» WHAT THIS TASK INVOLVES: Restate word for word the lines in the listing below, starting at the line containing "# Sequencers" and ending at the line containing "# Other things", both included; leave out the rest.

» DATA EXCERPTS:

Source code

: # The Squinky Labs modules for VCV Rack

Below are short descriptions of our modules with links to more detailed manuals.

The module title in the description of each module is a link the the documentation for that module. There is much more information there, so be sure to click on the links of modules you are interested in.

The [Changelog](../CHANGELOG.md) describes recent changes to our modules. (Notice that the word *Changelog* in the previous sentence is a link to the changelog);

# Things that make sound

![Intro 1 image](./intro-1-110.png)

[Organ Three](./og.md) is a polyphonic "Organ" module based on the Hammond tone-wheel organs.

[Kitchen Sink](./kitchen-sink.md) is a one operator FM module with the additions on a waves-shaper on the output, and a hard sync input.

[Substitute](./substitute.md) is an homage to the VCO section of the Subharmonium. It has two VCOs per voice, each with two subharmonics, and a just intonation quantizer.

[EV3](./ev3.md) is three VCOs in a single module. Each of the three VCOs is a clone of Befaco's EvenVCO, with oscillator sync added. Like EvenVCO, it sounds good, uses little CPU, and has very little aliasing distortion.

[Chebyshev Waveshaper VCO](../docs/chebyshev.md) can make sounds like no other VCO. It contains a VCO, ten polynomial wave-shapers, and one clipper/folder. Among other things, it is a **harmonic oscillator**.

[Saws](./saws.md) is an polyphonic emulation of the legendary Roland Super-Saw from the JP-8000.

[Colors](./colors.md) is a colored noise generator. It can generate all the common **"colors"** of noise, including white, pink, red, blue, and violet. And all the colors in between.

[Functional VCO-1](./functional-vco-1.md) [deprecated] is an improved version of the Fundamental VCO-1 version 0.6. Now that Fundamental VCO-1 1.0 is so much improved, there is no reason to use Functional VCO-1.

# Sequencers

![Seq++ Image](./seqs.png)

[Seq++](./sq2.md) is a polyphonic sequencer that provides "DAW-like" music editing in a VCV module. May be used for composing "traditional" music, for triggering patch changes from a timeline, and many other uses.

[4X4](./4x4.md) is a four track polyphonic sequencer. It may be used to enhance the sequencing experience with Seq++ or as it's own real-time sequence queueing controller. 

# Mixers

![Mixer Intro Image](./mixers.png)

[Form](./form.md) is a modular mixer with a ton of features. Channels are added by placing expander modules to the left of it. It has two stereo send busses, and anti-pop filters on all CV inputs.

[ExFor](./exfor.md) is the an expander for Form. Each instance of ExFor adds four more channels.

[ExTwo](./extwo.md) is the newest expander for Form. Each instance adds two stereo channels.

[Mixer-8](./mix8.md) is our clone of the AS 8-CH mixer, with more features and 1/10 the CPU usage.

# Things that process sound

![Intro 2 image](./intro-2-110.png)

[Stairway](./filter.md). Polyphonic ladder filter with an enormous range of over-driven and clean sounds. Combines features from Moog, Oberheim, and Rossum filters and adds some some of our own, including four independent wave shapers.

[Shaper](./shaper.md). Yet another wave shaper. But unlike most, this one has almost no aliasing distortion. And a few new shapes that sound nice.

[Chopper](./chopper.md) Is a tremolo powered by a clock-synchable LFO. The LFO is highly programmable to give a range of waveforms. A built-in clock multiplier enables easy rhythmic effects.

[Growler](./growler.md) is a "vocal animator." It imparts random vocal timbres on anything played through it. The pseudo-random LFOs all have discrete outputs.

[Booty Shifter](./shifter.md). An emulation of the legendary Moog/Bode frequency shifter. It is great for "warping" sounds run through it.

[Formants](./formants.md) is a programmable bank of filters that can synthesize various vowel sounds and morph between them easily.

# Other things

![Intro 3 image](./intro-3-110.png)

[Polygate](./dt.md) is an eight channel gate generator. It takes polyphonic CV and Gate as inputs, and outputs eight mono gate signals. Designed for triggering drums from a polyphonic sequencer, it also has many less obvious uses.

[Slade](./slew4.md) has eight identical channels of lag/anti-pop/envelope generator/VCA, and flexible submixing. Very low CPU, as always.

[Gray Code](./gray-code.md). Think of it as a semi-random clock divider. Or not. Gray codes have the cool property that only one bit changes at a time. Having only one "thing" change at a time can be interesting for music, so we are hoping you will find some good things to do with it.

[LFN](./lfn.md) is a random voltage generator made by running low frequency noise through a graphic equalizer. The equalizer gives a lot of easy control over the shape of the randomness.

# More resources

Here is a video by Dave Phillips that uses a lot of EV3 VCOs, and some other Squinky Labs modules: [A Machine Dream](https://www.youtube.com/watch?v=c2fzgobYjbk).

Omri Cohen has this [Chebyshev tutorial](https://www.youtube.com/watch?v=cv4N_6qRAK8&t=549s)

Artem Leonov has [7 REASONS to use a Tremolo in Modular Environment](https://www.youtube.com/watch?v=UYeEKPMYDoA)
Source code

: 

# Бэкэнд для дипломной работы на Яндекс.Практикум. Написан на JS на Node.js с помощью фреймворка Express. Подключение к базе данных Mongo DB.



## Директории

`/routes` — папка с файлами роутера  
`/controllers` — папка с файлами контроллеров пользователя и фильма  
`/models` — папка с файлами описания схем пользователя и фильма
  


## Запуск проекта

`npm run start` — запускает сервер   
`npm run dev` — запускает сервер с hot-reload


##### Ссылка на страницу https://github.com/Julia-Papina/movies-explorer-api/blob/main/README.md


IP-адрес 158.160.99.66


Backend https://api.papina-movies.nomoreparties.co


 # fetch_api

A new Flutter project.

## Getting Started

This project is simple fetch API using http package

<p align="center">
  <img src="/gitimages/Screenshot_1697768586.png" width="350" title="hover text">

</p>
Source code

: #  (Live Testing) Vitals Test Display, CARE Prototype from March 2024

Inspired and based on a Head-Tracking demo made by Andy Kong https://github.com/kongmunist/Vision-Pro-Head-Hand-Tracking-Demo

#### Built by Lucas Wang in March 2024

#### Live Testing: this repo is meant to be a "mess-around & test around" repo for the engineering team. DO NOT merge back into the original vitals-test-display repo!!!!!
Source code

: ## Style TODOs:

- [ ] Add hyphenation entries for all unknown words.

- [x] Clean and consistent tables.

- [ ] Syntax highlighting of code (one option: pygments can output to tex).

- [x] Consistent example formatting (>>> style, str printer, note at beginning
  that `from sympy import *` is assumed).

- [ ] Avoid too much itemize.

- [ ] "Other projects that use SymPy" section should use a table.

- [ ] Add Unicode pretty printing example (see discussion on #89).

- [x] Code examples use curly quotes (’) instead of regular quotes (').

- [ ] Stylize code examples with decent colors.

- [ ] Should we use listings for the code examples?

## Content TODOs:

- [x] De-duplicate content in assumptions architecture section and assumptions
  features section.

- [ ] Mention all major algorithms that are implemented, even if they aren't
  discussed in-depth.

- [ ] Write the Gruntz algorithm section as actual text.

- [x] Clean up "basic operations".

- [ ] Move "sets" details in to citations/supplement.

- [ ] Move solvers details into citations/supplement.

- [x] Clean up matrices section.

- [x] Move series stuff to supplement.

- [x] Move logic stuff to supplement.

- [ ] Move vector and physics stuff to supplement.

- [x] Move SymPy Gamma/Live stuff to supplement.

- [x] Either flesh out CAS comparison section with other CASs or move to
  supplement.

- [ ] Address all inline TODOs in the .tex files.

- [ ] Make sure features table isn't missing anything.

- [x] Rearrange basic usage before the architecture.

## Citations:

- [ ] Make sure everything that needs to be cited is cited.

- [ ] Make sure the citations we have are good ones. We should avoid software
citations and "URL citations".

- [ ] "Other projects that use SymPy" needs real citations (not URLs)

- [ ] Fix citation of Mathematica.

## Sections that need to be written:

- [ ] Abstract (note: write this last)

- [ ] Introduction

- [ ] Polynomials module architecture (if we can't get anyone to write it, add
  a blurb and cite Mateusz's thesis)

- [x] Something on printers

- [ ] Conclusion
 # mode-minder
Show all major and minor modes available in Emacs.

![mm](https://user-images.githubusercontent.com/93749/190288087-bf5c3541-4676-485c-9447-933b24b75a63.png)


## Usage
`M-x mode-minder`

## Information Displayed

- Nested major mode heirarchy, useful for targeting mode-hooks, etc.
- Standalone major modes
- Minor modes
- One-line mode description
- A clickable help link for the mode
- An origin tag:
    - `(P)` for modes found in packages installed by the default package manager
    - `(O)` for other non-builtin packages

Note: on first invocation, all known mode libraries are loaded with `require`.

» ANSWER FOR THIS EXERCISE:
# Sequencers

![Seq++ Image](./seqs.png)

[Seq++](./sq2.md) is a polyphonic sequencer that provides "DAW-like" music editing in a VCV module. May be used for composing "traditional" music, for triggering patch changes from a timeline, and many other uses.

[4X4](./4x4.md) is a four track polyphonic sequencer. It may be used to enhance the sequencing experience with Seq++ or as it's own real-time sequence queueing controller. 

# Mixers

![Mixer Intro Image](./mixers.png)

[Form](./form.md) is a modular mixer with a ton of features. Channels are added by placing expander modules to the left of it. It has two stereo send busses, and anti-pop filters on all CV inputs.

[ExFor](./exfor.md) is the an expander for Form. Each instance of ExFor adds four more channels.

[ExTwo](./extwo.md) is the newest expander for Form. Each instance adds two stereo channels.

[Mixer-8](./mix8.md) is our clone of the AS 8-CH mixer, with more features and 1/10 the CPU usage.

# Things that process sound

![Intro 2 image](./intro-2-110.png)

[Stairway](./filter.md). Polyphonic ladder filter with an enormous range of over-driven and clean sounds. Combines features from Moog, Oberheim, and Rossum filters and adds some some of our own, including four independent wave shapers.

[Shaper](./shaper.md). Yet another wave shaper. But unlike most, this one has almost no aliasing distortion. And a few new shapes that sound nice.

[Chopper](./chopper.md) Is a tremolo powered by a clock-synchable LFO. The LFO is highly programmable to give a range of waveforms. A built-in clock multiplier enables easy rhythmic effects.

[Growler](./growler.md) is a "vocal animator." It imparts random vocal timbres on anything played through it. The pseudo-random LFOs all have discrete outputs.

[Booty Shifter](./shifter.md). An emulation of the legendary Moog/Bode frequency shifter. It is great for "warping" sounds run through it.

[Formants](./formants.md) is a programmable bank of filters that can synthesize various vowel sounds and morph between them easily.

# Other things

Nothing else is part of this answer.